Gut vorzulesen steht und fällt mit dem bewussten Bezug zum Hörer. Bei einem Gebet ist das nicht anders, vielleicht noch intensiver. Betrachten wir das Gebet GL 20,1 in der Rubrik „Verantwortung für die Welt“:

Herr,
unsere Erde ist nur ein kleines Gestirn im großen Weltall.
An uns liegt es, daraus einen Planeten zu machen,
dessen Geschöpfe nicht von Kriegen gepeinigt werden,
nicht von Hunger und Furcht gequält,
nicht zerrissen in sinnlose Trennung nach Rasse,
Hautfarbe und Weltanschauung.
Gib uns Mut und die Voraussicht,
schon heute mit diesem Werk zu beginnen,
damit unsere Kinder und Kindeskinder einst mit Stolz
den Namen Mensch tragen.
Gebet der Vereinten Nationen

Als erstes steht die Anrede „Herr“, gefolgt von einer lapidaren Feststellung („unsere Erde …“). Trotzdem steckt in diesem Gedanken eine Haltung von Demut („ein kleines Gestirn im großen Weltall“). Der folgende Gedanke überspannt den ganzen Satz: Es wird aufgezählt, was auf diesem Planeten geschehen oder verhindert werden soll, um ihn lebenswert zu erhalten. Eine Zäsur wäre beim Lesen nach dem ersten Bild möglich, „… nicht von Kriegen gepeinigt …“, ebenso nach dem zweiten Bild „nicht von Hunger und Furcht gequält“. Ob man diese Zäsur jeweils macht, hängt auch davon ab, wo vorgelesen wird und wer die Hörenden sind. Je stärker ich die Bilder wirken lassen will, umso eher ist eine Pause angebracht. Die Gedanken sind in sich vollständig und bekommen damit Gewicht. Nüchtern, sachlich und mit der verantwortungsvollen Haltung im Vordergrund, lässt sich der Satz auch in einem Guss lesen. Im dritten Bild sollten die Aufzählungen zusammenhängend gelesen werden. Danach brauchen wir eine Zäsur, denn nachdem diese Bilder vorgestellt wurden, folgt die Bitte. Der erste Teil des Satzes stärkt das Bewusstsein für Verantwortung und Tatkraft: „Gib uns Mut und die Voraussicht, schon heute mit diesem Werk zu beginnen …“ Die Aussage kann mit einem gedachten Ausrufezeichen gelesen werden. Danach folgt „nur“ ein Nebensatz. Er enthält aber eine gewichtige Aussage, in der die notwendige Tatkraft begründet ist.

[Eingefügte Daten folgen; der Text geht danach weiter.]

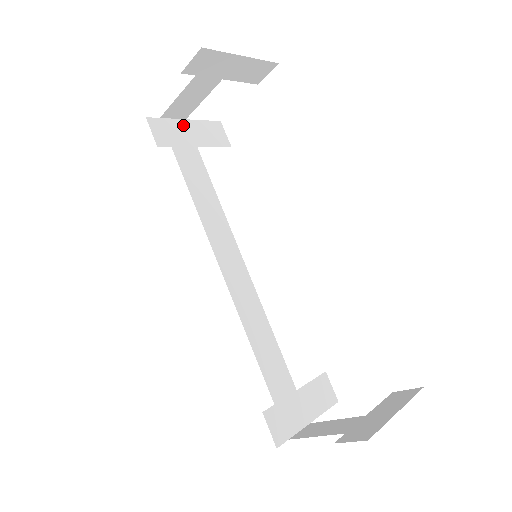
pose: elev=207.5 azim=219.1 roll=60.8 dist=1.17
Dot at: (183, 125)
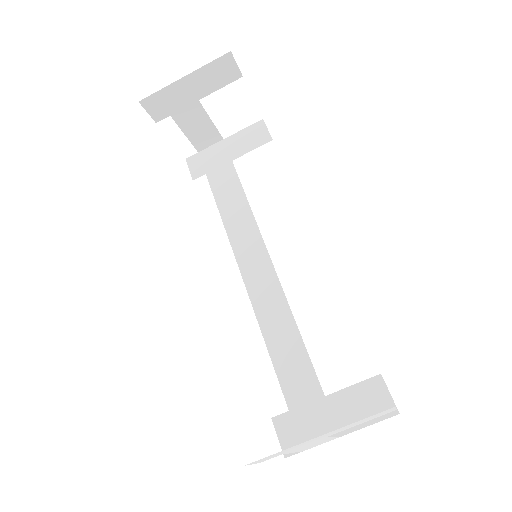
Dot at: (220, 147)
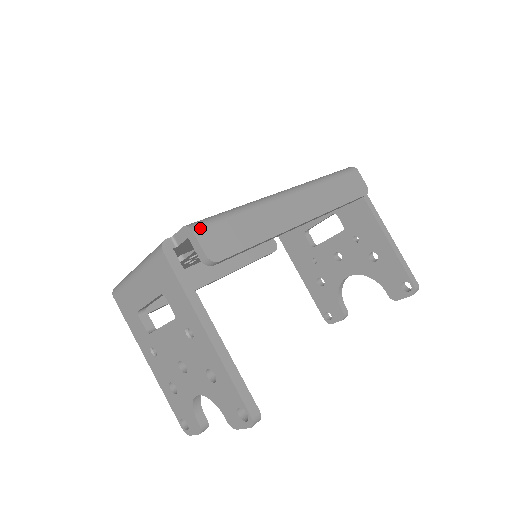
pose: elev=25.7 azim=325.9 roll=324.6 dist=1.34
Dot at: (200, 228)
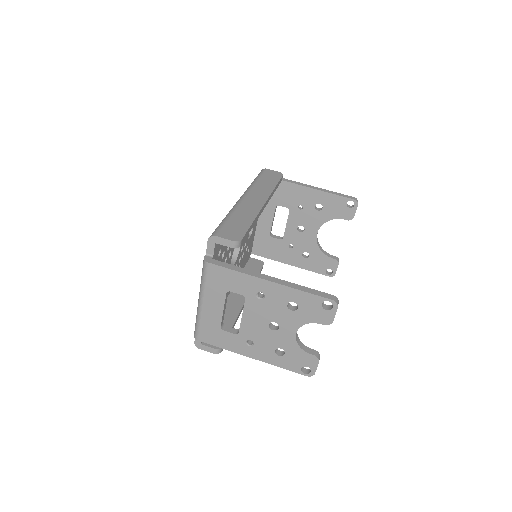
Dot at: (217, 233)
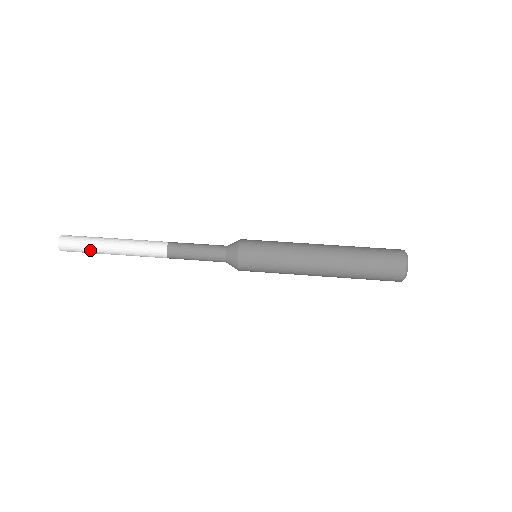
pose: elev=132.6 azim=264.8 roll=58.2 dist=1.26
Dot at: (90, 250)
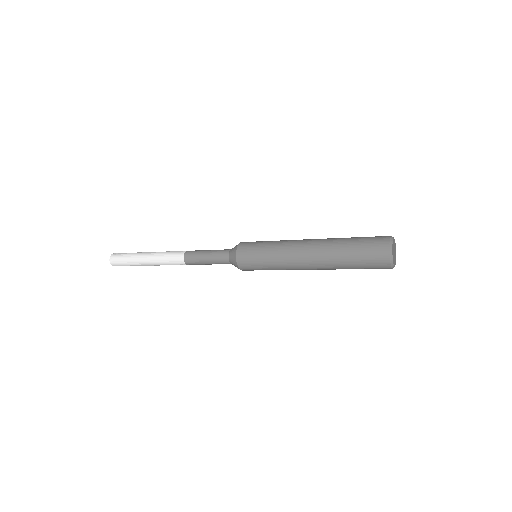
Dot at: (131, 263)
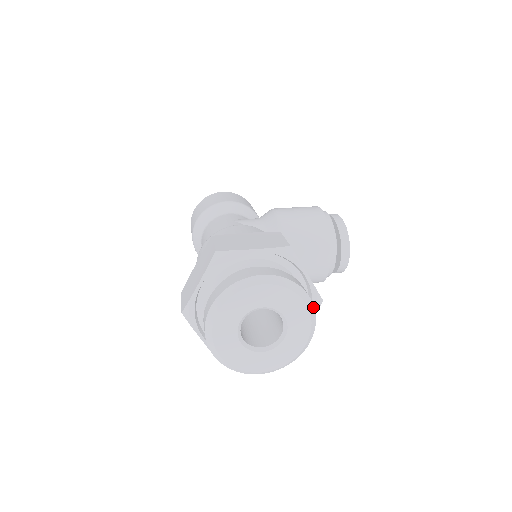
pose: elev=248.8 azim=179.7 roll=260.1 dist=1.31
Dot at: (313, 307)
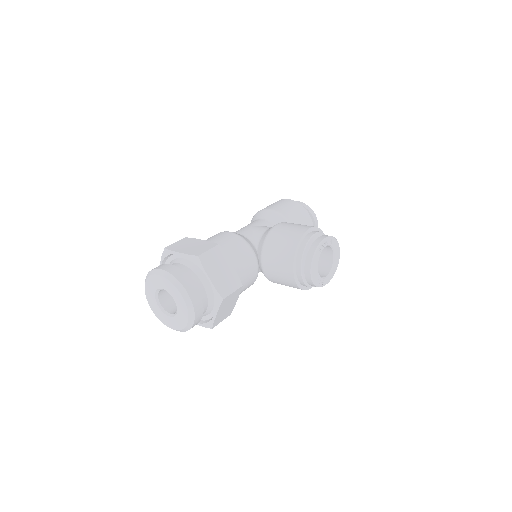
Dot at: (190, 299)
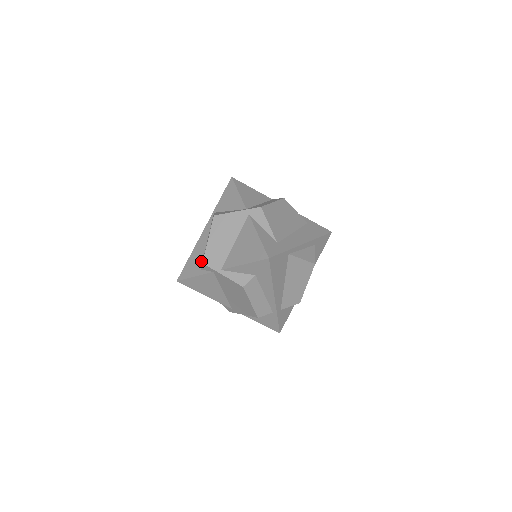
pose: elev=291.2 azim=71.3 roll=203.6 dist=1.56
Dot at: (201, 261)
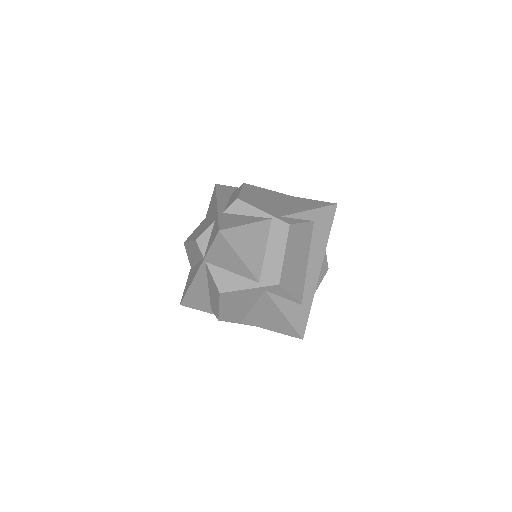
Dot at: (208, 303)
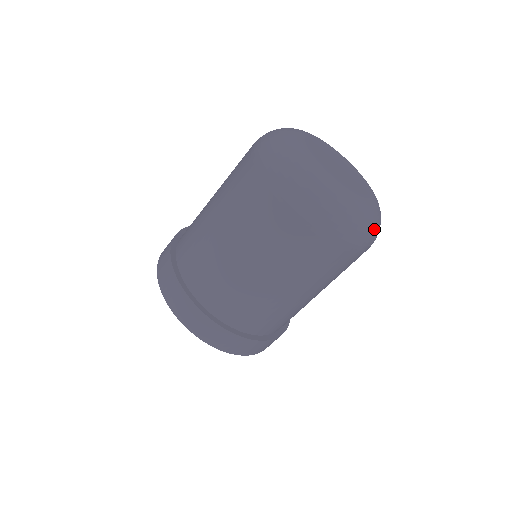
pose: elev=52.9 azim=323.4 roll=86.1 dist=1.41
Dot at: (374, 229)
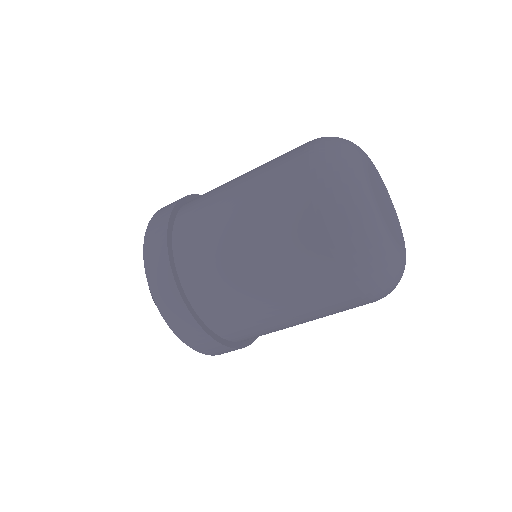
Dot at: (394, 284)
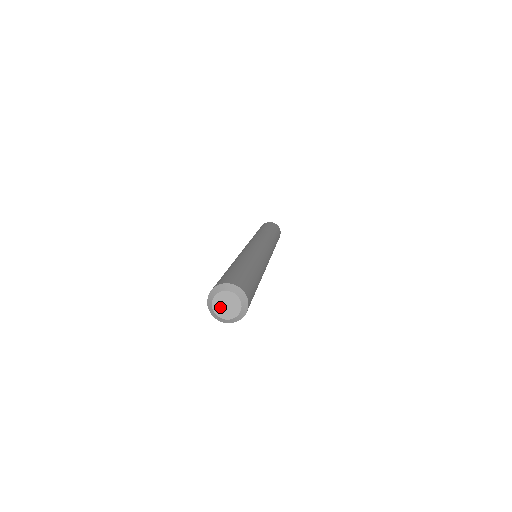
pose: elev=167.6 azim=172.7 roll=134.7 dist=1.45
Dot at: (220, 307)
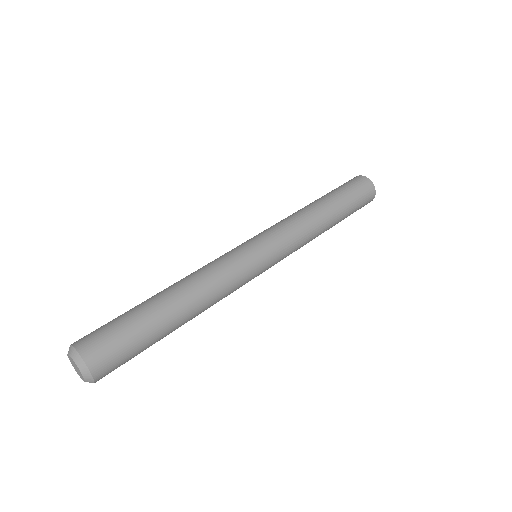
Dot at: (72, 363)
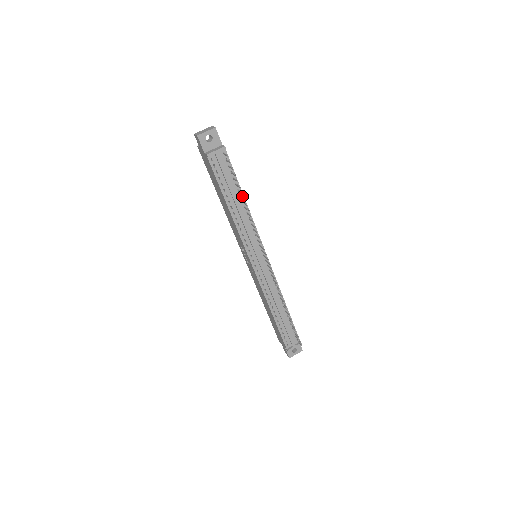
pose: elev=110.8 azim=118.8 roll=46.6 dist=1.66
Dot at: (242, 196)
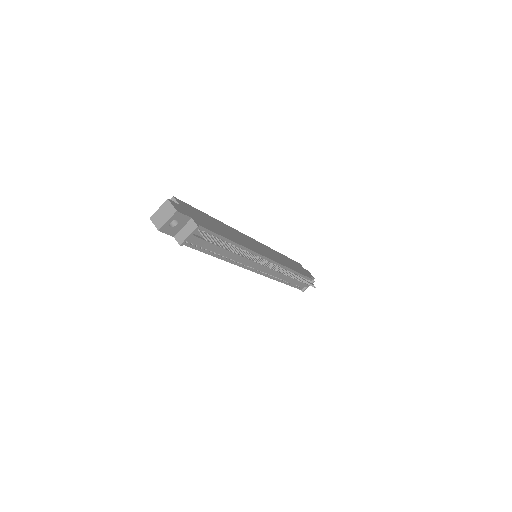
Dot at: (231, 242)
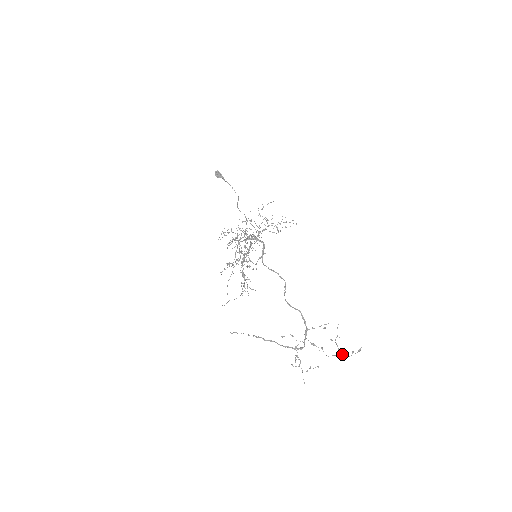
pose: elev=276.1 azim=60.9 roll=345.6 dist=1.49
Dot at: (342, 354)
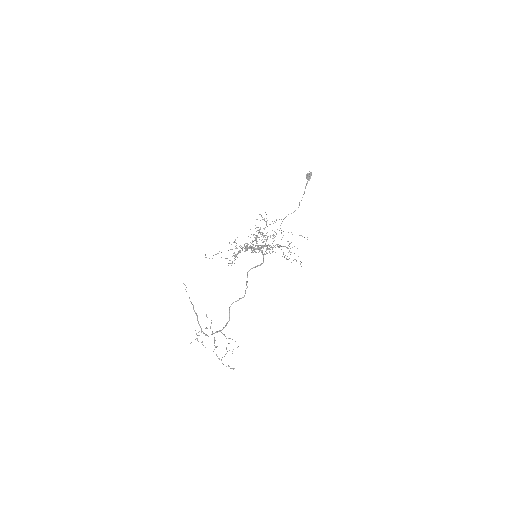
Dot at: occluded
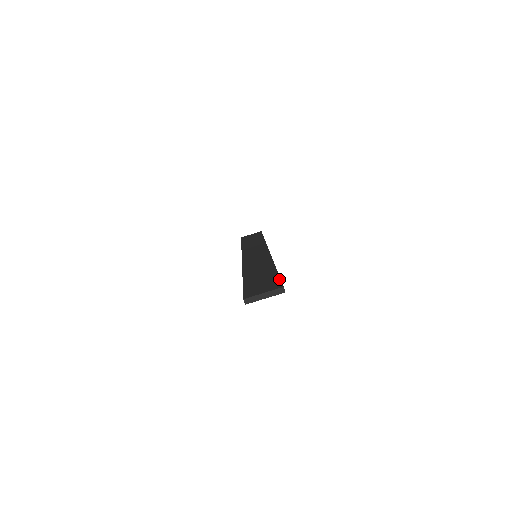
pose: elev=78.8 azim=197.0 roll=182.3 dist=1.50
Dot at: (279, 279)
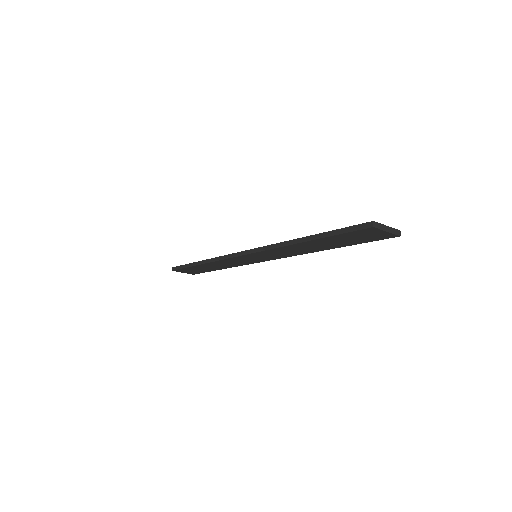
Dot at: occluded
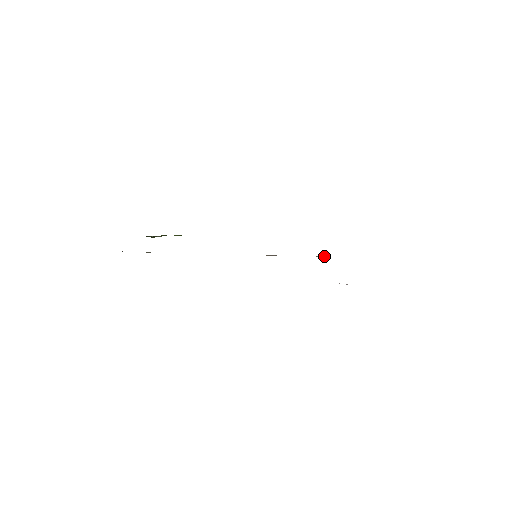
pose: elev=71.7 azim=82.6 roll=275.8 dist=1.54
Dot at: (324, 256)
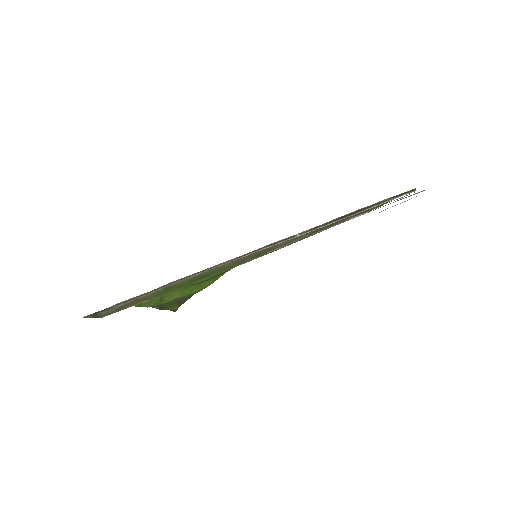
Dot at: (352, 215)
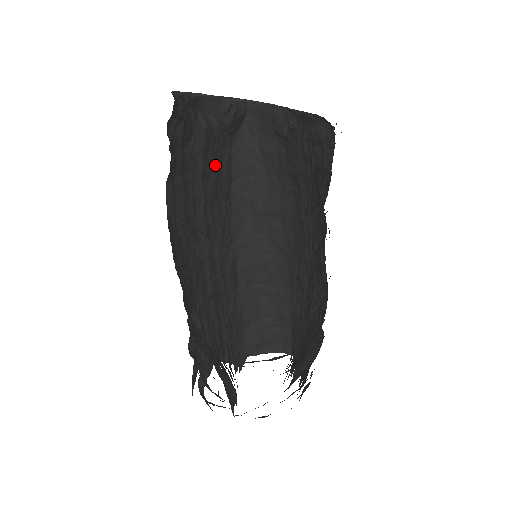
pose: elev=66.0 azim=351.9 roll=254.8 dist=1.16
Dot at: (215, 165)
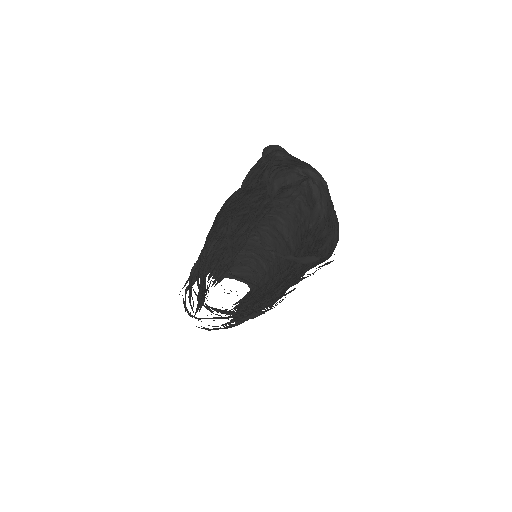
Dot at: (264, 199)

Wenn wir dies zum Ausdruck bringen, nehmen wir die Hörenden mit in die verantwortungsbewusste Haltung der Schöpfung gegenüber.

Teil 2 (Gottesdienst 22/2016, S. 180)

Lesen können glücklicherweise die allermeisten Menschen. Laut lesen auch. Beim Leseerwerb ist dies sogar die Stufe, die dem leisen Augenlesen vorausgeht. Leise zu lesen beherrschen wir erst später, wenn wir ausreichend mit den Wörtern vertraut sind. Laut lesen wir, wenn überhaupt, nur noch, wenn wir jemandem vorlesen. Durch die Art, wie wir den Text sprechen und gestalten, kann sich eine Stimmung entwickeln und eine Figur erhält Ausdruck.

Mit einem Text vertraut zu werden, ihn sich zu eigen zu machen, gelingt nur, wenn man ihn vorbereitend – und durchaus mehrmals – laut liest. Dies können wir schon an einem Gebet üben, z. B. an GL 11,1:

Herr meiner Stunden und meiner Jahre.
Du hast mir viel Zeit gegeben.
Sie liegt hinter mir
und sie liegt vor mir.
Sie war mein und sie wird mein,
und ich habe sie von dir.

Ich danke dir für jeden Schlag der Uhr
und für jeden Morgen, den ich sehe.
Ich bitte dich nicht, mir mehr Zeit zu geben.
Ich bitte dich aber um viel Gelassenheit,
sie zu füllen, jede Stunde,
mit deinen Gedanken über mich.

Ich bitte dich um Sorgfalt,
dass ich meine Zeit nicht töte,
nicht vertreibe, nicht verderbe.
Segne du meinen Tag.
Jörg Zink (1922–2016) (Aus: Gotteslob. Katholisches Gebet- und Gesangbuch, Ausgabe für die Erzdiözese Freiburg © Verlag Herder, Freiburg i. Br. 2013)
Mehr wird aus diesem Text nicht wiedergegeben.